Tuesday, February 21, 2012

Staff Pick - The Readers' Advisory Guide to Street Literature by Vanessa Morris

Admittedly this is not our typical leisure reading oriented staff pick. The Readers' Advisory Guide to Street Literature (M) by Vanessa Irvin Morris is obviously a reference /professional development book. But it does relate to leisure reading and I personally enjoyed reading it!

This book is part of ALA's Readers' Advisory series, for which RA Gurus Nancy Pearl and Joyce Saricks are series editors. Given the pedigree of those involved, this book definitely has street cred among readers' advisors and librarians.

Street literature has been steadily gaining readership in libraries for many years now. It has been called by many names: such as urban fiction; ghetto fiction; hip-hop lit; gansta-lit; ... but street lit seems to be best fit and the most widely accepted term.

This guide features an excellent forward by street lit author Teri Woods (Dutch (M)), where she highlights the challenges faced by her as an author, and by extension, the genre itself. The main text is written by Vanessa Irvin Morris, a former librarian in Philadelphia and now an ass't professor at Drexel University. You can really tell that she has a true passion for the genre and it's readers!
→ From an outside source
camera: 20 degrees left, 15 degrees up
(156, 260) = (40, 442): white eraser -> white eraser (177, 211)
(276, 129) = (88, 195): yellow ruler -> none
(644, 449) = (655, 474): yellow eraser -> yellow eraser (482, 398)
The book ably describes the history of the genre, highlighting the key titles and authors who where the pioneers, ranging from the memoirs of Donald Goines- Whoreson: the story of a ghetto pimp (M) (1972) to the more recent fiction of Sister Souljah - The Coldest Winter Ever (M) (1999). Morris evens makes a strong case for the inclusion of some literary classics, such as Maggie: a girl of the streets (1893) by Stephen Crane and Daniel Defoe's Moll Flanders (M)(1722).

The book reveals why readers enjoy street lit. i.e the appeals and how RAs can help readers find their next read. I found the book particularly insightful in terms of the author's discussion of why the genre is more than just entertainment, i.e. that these books also serve to educate, motivate and connect readers. Morris is quite articulate and reading her points of view will help any librarian who is ever faced with justifying the inclusion of street lit in our collections.

The are also practical suggestions for serving younger teen readers, as well as a chapter on building a core collection. There are many related non-fiction reading suggestions provided. Genre sub-genres and crossovers are also highlighted, e.g. "thug-love", which features romantic and often erotic sub-plots, e.g. Wahdia Clark's Thugs and the Women Who Love Them (M).

I endorse this title for professional development among RAs in public libraries, as well as for interested readers looking for insight and direction into the exciting literary world of Street Literature.